# RELOADING: Cheap Tumbler at Harbor Freight Tools!



## arnisandyz (Nov 9, 2006)

Just got Harbor Frieght's latest sales flyer in the mail. for all you reloaders, they have this Vibratory Tumbler on sale..I think it was like $35.

Take a look at the picture here.  It looks alot like the Frankford 220 Tumbler that costs $52.99 (plus shipping) from MidwayUSA! I already have a decent tumbler, but for that price its hard to resist! I think I may stop by after work.

http://www.harborfreightusa.com/usa...o?itemid=93252&CategoryName=&SubCategoryName=

http://www.midwayusa.com/eproductpage.exe/showproduct?saleitemid=550414


----------



## shesulsa (Nov 9, 2006)

Hey! That's a great gift idea! *Off to HF!*


----------



## elder999 (Nov 9, 2006)

A lot of Harbor Freight's tools are cheap knock-offs of better made products, often made in China of inferior materials. This could be the reason it so closely resembles the product from Midway. 

Harbor Freight's tools are known for breaking. See, for just one example,  here.


----------



## MA-Caver (Nov 9, 2006)

elder999 said:


> A lot of Harbor Freight's tools are cheap knock-offs of better made products, often made in China of inferior materials. This could be the reason it so closely resembles the product from Midway.
> 
> Harbor Freight's tools are known for breaking. See, for just one example,  here.

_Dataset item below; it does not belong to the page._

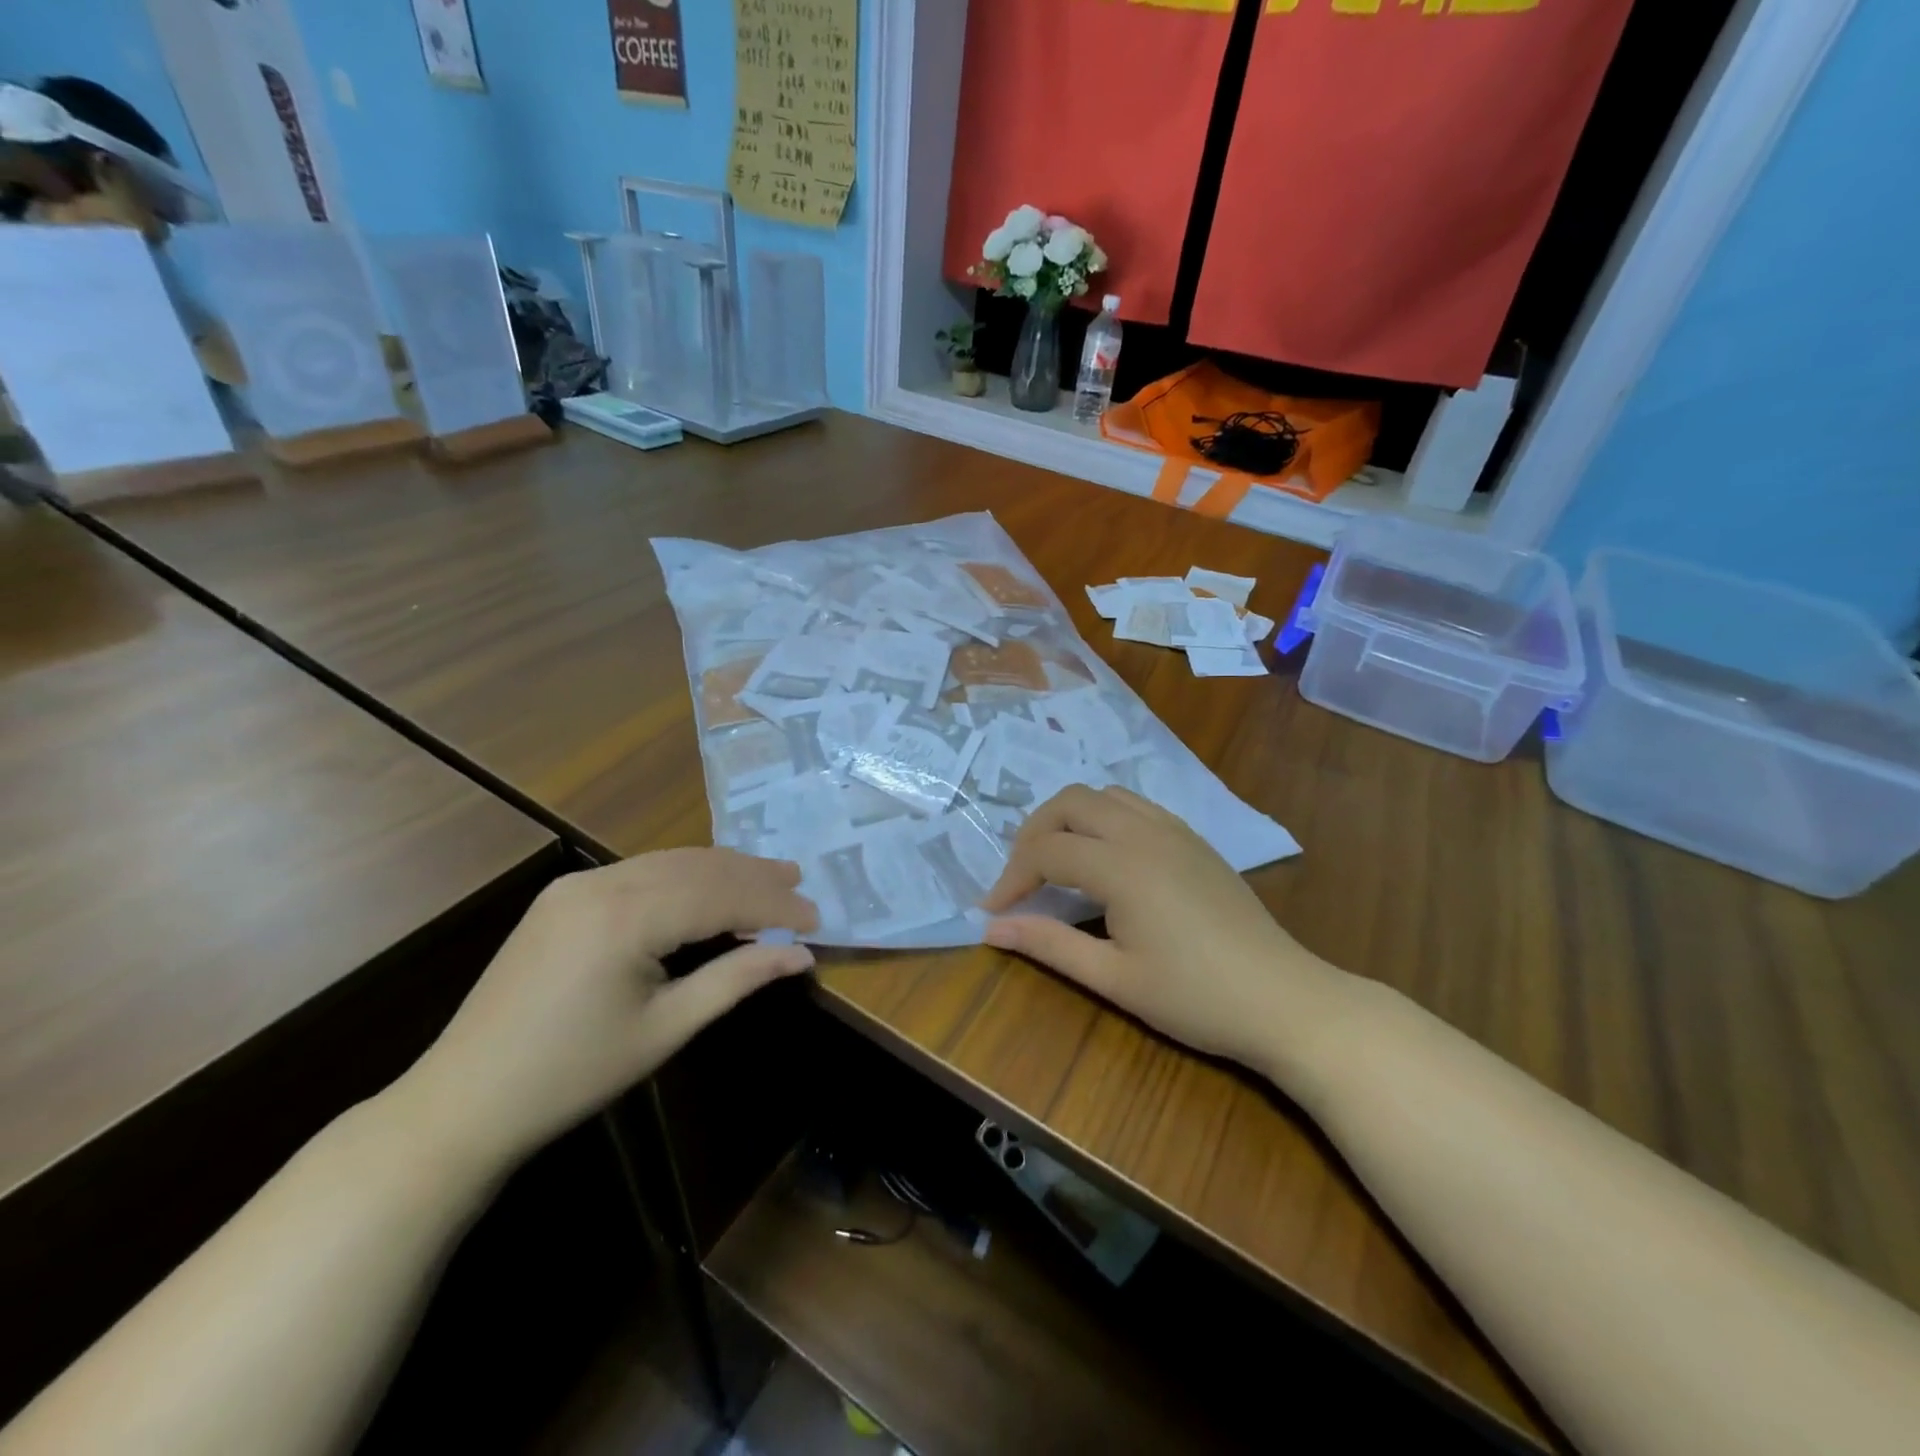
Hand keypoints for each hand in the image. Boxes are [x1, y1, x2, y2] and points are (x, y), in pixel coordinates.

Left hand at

I was about to reply... you get what you pay for... Harbor Freight _sometimes_... *SOMETIMES* has good stuff or low prices but not *ALL* the time. So yeah... be careful what you buy there. Don't expect it to last for long.


----------



## arnisandyz (Nov 10, 2006)

Point taken.  I do have a few HF tools...a drill press and a belt sander and they have yet to fail the 3 years I've had them.


----------



## Grenadier (Nov 10, 2006)

FA also has a cheaper one at 29 bucks right now:

http://www.midwayusa.com/eproductpage.exe/showproduct?saleitemid=587176

For a bit more, the excellent model from Berry's can be had (which is what I use):

$58 including shipping:

http://www.berrysmfg.com/82.php

I load up mine with 1/2 crushed walnut and 1/2 corncob, add some Berry's polish, and after 4 hours of tumbling (probably more than needed), my brass looks brand spanking new.


----------